En effet, une dizaine de jours après l’élection, le nouveau conseil national issu de ce scrutin se réunira pour élire le nouveau bureau du CNOM. Si bien que le président Legmann, alors même que son mandat de conseiller ordinal n’est pas arrivé à échéance, se verra dans l’obligation, comme tous ses prédécesseurs, de remettre son mandat de président en jeu à cette occasion. Même si l’autorité et le bilan de l’actuel président ne sont guère remis en cause, la composition du nouveau conseil devra être analysée à la loupe, notamment pour voir si des conseillers nationaux réputés proches de lui, comme Hervé Boissin, Didier Rougemont, Patrick Boué, Xavier Deau ou Walter Vorhauer retrouvent leur siège de conseiller, ceci pouvant affecter le résultat du vote pour l’élection du bureau.

Un bilan positif

Le risque est cependant bien mince pour Michel Legmann d’être empêché de poursuivre son action à la tête de l’institution. Celle-ci sort en effet de plusieurs années de tangage et l’institution nationale, toujours convalescente, n’aurait rien à gagner à de nouveaux soubresauts qui saperaient l’autorité que Michel Legmann tente de lui donner à nouveau. De plus, le bilan de Michel Legmann à la tête de l’institution n’est pas mince. Il est en effet parvenu à faire voter la réforme du mode de scrutin de l’ordre, ainsi qu’un statut de l’élu ordinal qui va encadrer le flou juridique entourant jusqu’à présent les rémunérations de ces élus. Sans oublier le contrôle des comptes des ordres départementaux par l’ordre national, également prévu par la future loi HPST. Le seul tort peut-être de Michel Legmann sera de n’avoir pas pu imposer une meilleure participation de l’ordre des médecins à la gouvernance des futures ARS.

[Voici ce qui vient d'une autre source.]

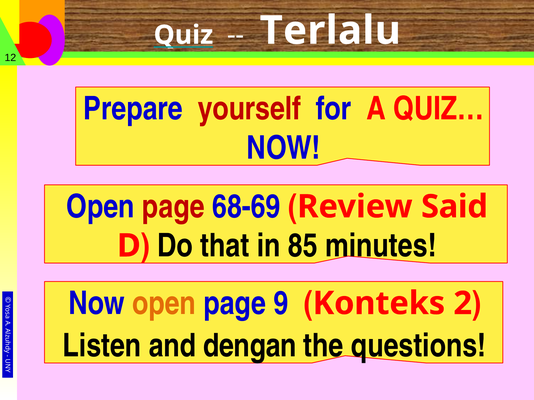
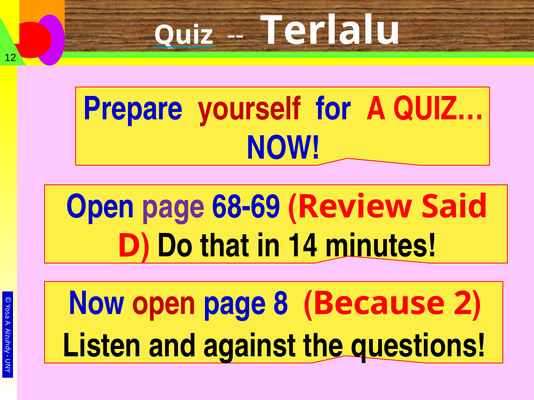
page at (173, 207) colour: red -> purple
85: 85 -> 14
open at (164, 304) colour: orange -> red
9: 9 -> 8
Konteks: Konteks -> Because
dengan: dengan -> against
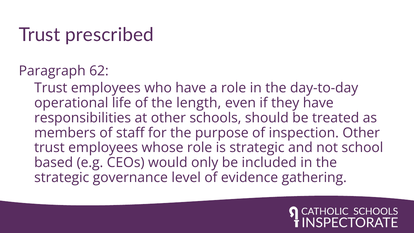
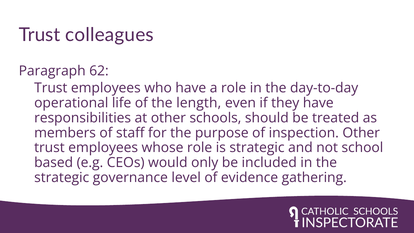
prescribed: prescribed -> colleagues
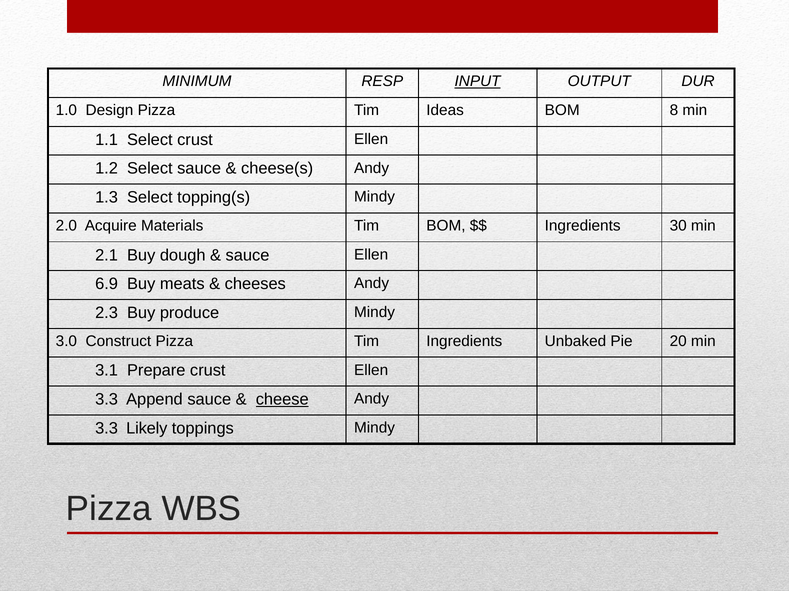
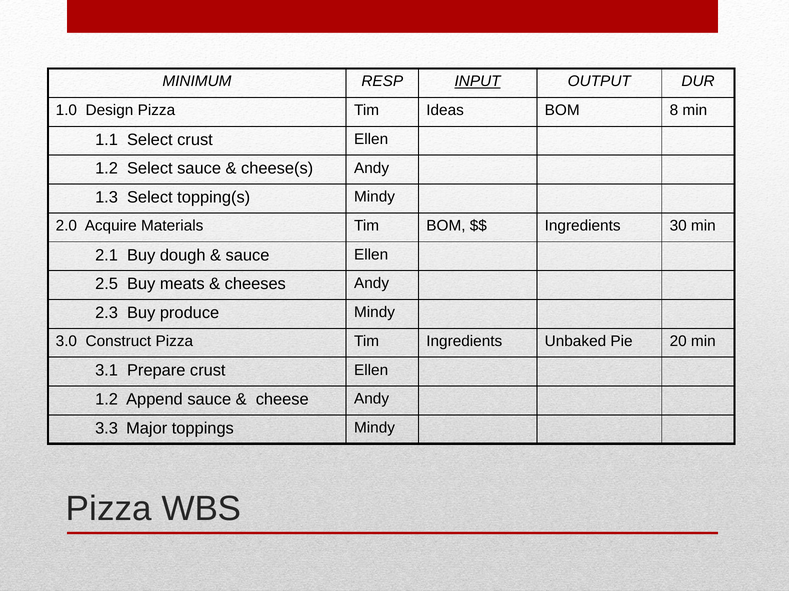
6.9: 6.9 -> 2.5
3.3 at (107, 400): 3.3 -> 1.2
cheese underline: present -> none
Likely: Likely -> Major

Malgré tout, les succès obtenus par le président actuel ne font pas que des heureux. Ainsi, certains conseillers, départementaux ou nationaux, ne voient pas forcément d’un très bon œil le nouveau mode de scrutin qui va se mettre en place. Si Michel Legmann est convaincu qu’une élection triennale donnera à l’Ordre une stabilité que l’élection biennale n’a pu lui assurer, certains conseillers craignent le « remue-ménage » provoqué par le brusque renouvellement de 50 % des conseillers, dont beaucoup pourraient être novices. « Gérer tout ça, plus les bras cassés de l’ancienne équipe, risque d’être sportif. Et cette irruption pourra en outre provoquer un brutal changement de majorité », commente ainsi un président d’ordre départemental pourtant peu suspect d’opposition à Michel Legmann, et qui le juge « inexpugnable » lors de ce scrutin.

De plus, Michel Legmann et Walter Vorhauer, son secrétaire général, forment à eux deux ce qu’il est convenu d’appeler un ticket à l’américaine. Michel Legmann plus politique, et Walter Vorhauer faisant « tourner la boutique » selon le mot d’un conseiller national. Comme tout ticket, il vaut surtout par l’addition des forces qui le composent et Michel Legmann aura tout intérêt à surveiller de près la réélection de son secrétaire général au poste de conseiller national, d’autant qu’au sein même de ce conseil, certains, et non des moindres, se verraient bien prendre la place du Dr Vorhauer.

Enfin, certains reprochent à voix basse à Michel Legmann une légère tendance à s’attribuer personnellement toutes les actions menées collectivement par l’Ordre : « C’est Monsieur moi je », regrette tel membre du conseil national. Alors que beaucoup jugent que Michel Legmann a très bien mené la barque de l’Ordre, réussissant presque toutes les réformes annoncées, ce même conseiller, décidément bien amical, estime pour sa part que « le mérite en revient essentiellement à l’IGAS, qui a la première réclamé ces réformes ». Ce même conseiller juge néanmoins que le tandem Legmann-Vorhauer ne risque pas grand-chose pour le prochain renouvellement. « Pour les autres membres du bureau, c’est moins sûr », conclut-il, un brin énigmatique.